## [Alıntı]
____
Biz kadın tutuklular askeri eğitimlere onların koyduğu nizamla katılmadığımız, reddettiğimiz için, her sayım sonrası “sondur komutanım” demediğimiz, istiklal marşını okumadığımız için her gün dayak faslını yaşıyorduk. Genel arama bahanesiyle dayak ve işkence, kışın Ankara ayazında sabahın 3’ünde, 4’ünde tutukluları dışarı çıkararak arama yapma yine dönemin Mamak rutinlerinden sayılabilir. 

“Kadın arkadaşımızın etrafında kilitlendik”

Mamak Hapishanesi’ndeki kadınlar arasındaki dayanışma ve direniş nasıldı?

12 Eylül’ün 41. yılıKenan Evren’in 12 Eylül 1980’de yaptığı askeri darbenin üzerinden tam 41 yıl geçti.Türkiye güne tank sesleriyle uyandı. Seçimle iktidara gelen hükümet devrilmiş, sokaklarda postal sesleri yankılanıyordu. Türkiye’yi tamamen değiştiren darbe sonrasında 650 bin kişi gözaltına alındı, 1 milyon 683 bin kişi fişlendi, 50 kişi idam edildi, 171 kişinin ‘işkenceden öldüğü’ belgelendi. 12 Mart 1971 Muhtırası sonrasında değiştirilen 1961 Anayasası uygulamadan kaldırıldı ve Türkiye siyasetinin yeniden tasarlandığı bir askerî dönem başladı.Anayasa hazırlandı, 7 Kasım 1982 günü halkoyuna sunuldu, yüzde 91,37 oy oranı ile 1982 Anayasası ve Kenan Evren’in cumhurbaşkanlığı kabul edildi.

12 Eylül’ün ilk dönemleri aslında olanı anlamaya çalışmakla geçti. Sonrasında uygulamalara karşı nelerin yapılabileceğine, itirazların hangi gerekçelerle ve nasıl yapılacağına dair komünler arası tartışmalar yürütüldü. İlk olarak askeri eğitimlerin asker olmadığımız için reddedebileceğimiz fikriyle itirazlarımızı buradan başlattık. Yeni her uygulamada komünler hem kendi içinde hem de komünler arası tartışmalarla yol haritası belirleniyordu.

7-8 aylık günlük dayak postalarından, gazete, kantin, havalandırma ve görüş yasaklarından sonra ilk açlık grevi 81 Temmuz ayında gerçekleştirildi ve daha köklü direnişlerle birlikte baskı ve şiddetin dozajının da arttığı bir dönem oldu. Yasaklar, dayak, hücre, tabutluk akla gelecek her uygulamayı denedi cezaevi yönetimi.
____
## [Kayıtlı bilgiler]
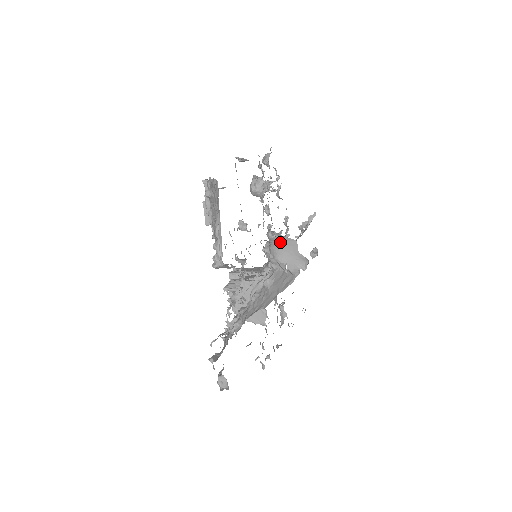
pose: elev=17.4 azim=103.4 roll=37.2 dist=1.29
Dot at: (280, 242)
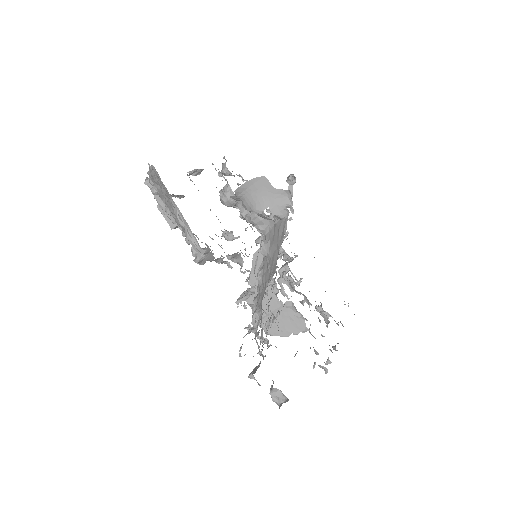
____
Mamak Hapishanesi'ni anlatan alıntıdan "Biz kadın tutuklular" ifadesinden "ve direniş nasıldı?" ifadesine kadar olan kısmı hiç değiştirmeden tekrarlayın.

Biz kadın tutuklular askeri eğitimlere onların koyduğu nizamla katılmadığımız, reddettiğimiz için, her sayım sonrası “sondur komutanım” demediğimiz, istiklal marşını okumadığımız için her gün dayak faslını yaşıyorduk. Genel arama bahanesiyle dayak ve işkence, kışın Ankara ayazında sabahın 3’ünde, 4’ünde tutukluları dışarı çıkararak arama yapma yine dönemin Mamak rutinlerinden sayılabilir. 

“Kadın arkadaşımızın etrafında kilitlendik”

Mamak Hapishanesi’ndeki kadınlar arasındaki dayanışma ve direniş nasıldı?